===== Text excerpt

# burning mp3s on dvd...



## loserpunkx182 (Jan 25, 2005)

...i'm using nero 6 and when i would try to burn my mp3s to a dvd+rw media..it would stop after a few mins and give me the "burn failed" error...anyone know why this might happen? i'm burning at the lowest speed


----------



## SlothX311 (Jan 25, 2005)

might be a faulty dvd disk...


----------



## loserpunkx182 (Jan 25, 2005)

i've tried 3 different ones  ...i even burnt a dvd on one...i really hope to get this figured out so i can backup my music..and stuff


----------



## Eiremax (Jan 25, 2005)

try to lower the speed when your burning


----------



## loserpunkx182 (Jan 25, 2005)

it's as low as it'll go...


----------



## sypher822 (Jan 25, 2005)

try another program, you may have a corrupt file installed with nero...


----------



## Eiremax (Jan 25, 2005)

what version of Nero using (6.x.x.x) click about in the main program

and what make is your DVD burner


----------



## loserpunkx182 (Jan 26, 2005)

Eiremax said:
			
		

> what version of Nero using (6.x.x.x) click about in the main program
> 
> and what make is your DVD burner



6.3.0.0 and teac burner...i've been burning dvd movies from this tho


----------



## Eiremax (Jan 26, 2005)

turn running a simulation before you burn 

tick the simulation above finalize 

how much data in going onto this disc?


----------



## loserpunkx182 (Jan 26, 2005)

thats weird..the simulation's grayed out and wont let me select it...i have the full version too


----------



## Eiremax (Jan 26, 2005)

what mode are you burning in


----------



## Eiremax (Jan 26, 2005)

==========

**About this task:** Copy the part of the thread about burning MP3s to DVD above from "6.3.0.0 and teac" to "onto this disc?".

===== Data extract

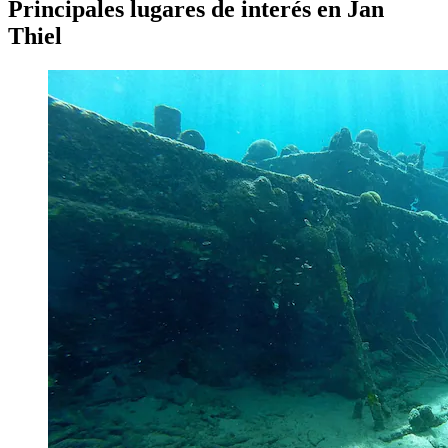
Principales lugares de interés en Jan
Thiel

==========

**Reply:**
6.3.0.0 and teac burner...i've been burning dvd movies from this tho


----------



## Eiremax (Jan 26, 2005)

turn running a simulation before you burn 

tick the simulation above finalize 

how much data in going onto this disc?